Environment Matrix (Per Data Project)
SchemaX supports multiple environments per project (e.g. dev, test, prod). Each environment has:
- Catalog mapping: logical catalog name → physical catalog name (e.g.
__implicit__→dev_myapp). - Config: allowDrift, requireSnapshot, autoCreateTopLevel, etc.
- Deployment scope: managed categories (e.g. governance-only) and existing objects (e.g. catalogs that already exist). See Environments and deployment scope.
| Dimension | Single dev | Multi-dev |
|---|---|---|
| Environments | Same project targets dev, test, prod (separate apply per target). | Same; team shares same project.json env config. |
| Who applies | One person typically applies to dev; same or CI to test/prod. | Often: devs apply to dev; CI or lead applies to test/prod. |
| Rollback | Per-environment: partial (by deployment id) or complete (by snapshot version). | Same; rollback is per target env. |
Summary: End-to-End by Scenario
-
Greenfield + single dev:
Init → Ops → Snapshot → Apply (dev → test → prod). Optional: Diff, Validate, SQL-only. -
Greenfield + multi-dev:
Same; add Validate after merge, Snapshot rebase when chain breaks after rebase. -
Brownfield:
Init (if needed) → Import → (optional) Adopt baseline → then same as greenfield (Ops → Snapshot → Apply). -
After apply failure:
Partial rollback (undo failed deployment) or complete rollback (to previous snapshot); then fix and re-apply. -
Ongoing:
Diff (between versions), Validate (project health), SQL (generate only). No live DB needed.

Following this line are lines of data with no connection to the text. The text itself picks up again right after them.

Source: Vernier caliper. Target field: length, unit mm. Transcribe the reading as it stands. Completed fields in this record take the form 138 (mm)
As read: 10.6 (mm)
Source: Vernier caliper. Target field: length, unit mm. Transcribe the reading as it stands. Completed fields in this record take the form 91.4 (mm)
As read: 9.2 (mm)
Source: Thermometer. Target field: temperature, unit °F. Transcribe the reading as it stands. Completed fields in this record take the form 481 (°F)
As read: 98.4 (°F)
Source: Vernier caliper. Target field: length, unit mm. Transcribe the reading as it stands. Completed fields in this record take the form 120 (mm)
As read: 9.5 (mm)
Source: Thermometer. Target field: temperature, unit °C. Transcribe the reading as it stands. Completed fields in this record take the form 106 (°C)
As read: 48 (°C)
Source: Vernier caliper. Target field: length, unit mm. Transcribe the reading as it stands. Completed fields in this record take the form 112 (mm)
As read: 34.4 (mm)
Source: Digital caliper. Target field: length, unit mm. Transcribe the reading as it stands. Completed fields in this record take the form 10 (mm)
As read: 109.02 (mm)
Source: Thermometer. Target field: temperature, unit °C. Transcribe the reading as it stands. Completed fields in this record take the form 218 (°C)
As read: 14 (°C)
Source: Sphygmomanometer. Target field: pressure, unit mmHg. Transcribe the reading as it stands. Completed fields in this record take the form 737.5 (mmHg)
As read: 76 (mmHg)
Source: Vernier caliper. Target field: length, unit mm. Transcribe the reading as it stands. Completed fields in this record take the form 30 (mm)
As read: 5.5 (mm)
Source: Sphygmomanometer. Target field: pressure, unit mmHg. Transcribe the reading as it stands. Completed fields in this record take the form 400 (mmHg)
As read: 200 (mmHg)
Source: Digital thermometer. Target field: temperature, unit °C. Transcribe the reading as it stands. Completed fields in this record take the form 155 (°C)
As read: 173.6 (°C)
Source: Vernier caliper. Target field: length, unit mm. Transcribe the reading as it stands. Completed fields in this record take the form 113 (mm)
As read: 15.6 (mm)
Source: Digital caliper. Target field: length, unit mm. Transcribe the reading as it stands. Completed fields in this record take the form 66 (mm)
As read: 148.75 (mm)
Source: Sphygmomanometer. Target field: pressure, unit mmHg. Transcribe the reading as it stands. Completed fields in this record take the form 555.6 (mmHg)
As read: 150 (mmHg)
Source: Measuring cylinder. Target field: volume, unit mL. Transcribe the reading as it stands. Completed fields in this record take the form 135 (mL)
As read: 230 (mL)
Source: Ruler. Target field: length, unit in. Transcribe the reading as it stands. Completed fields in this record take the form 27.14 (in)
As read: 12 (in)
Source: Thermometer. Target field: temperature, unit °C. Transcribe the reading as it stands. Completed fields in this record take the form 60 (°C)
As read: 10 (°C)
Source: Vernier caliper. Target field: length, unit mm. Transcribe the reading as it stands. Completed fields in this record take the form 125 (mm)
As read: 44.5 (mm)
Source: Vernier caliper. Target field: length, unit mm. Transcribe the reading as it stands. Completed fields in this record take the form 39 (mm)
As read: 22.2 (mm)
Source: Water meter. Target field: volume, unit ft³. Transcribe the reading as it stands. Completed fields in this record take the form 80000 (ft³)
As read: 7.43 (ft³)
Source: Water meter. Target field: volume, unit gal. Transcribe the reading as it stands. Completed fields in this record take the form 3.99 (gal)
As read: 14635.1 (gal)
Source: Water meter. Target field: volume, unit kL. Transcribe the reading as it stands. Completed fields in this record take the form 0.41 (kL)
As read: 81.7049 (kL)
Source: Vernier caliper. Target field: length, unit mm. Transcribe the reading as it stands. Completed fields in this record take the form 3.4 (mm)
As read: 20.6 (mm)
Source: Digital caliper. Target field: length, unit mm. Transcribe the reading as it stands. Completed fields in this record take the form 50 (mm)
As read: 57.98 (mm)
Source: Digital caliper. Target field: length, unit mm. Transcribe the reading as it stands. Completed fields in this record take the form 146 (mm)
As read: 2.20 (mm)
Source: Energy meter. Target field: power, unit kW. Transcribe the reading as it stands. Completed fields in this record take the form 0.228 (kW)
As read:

Note: Import Baseline and Rollback (Implemented)
When you use import with adopt-baseline, SchemaX records the imported snapshot as the deployment baseline for that environment.
Implemented behavior:
- Previous snapshots are not deleted; they remain in
.schemax/snapshots/and inproject.json. - The baseline snapshot version is stored per environment in
project.jsonunderprovider.environments.<env>.importBaselineSnapshot. - Rollback to a snapshot older than the import baseline is blocked by default. The CLI fails with a clear error and suggests using
--forceto override (see Rollback to before baseline (brownfield)). - With
--force, rollback before the baseline is allowed: the CLI prints a warning that this undoes the imported state and may leave project and DB out of sync, then (unless--no-interaction) prompts for confirmation before proceeding.
Best practice: See Situation 3: Rollback to before baseline (brownfield) above. Treat the import baseline as the floor for rollback; use --force only for exceptional cases (e.g. re-import from scratch, decommissioning).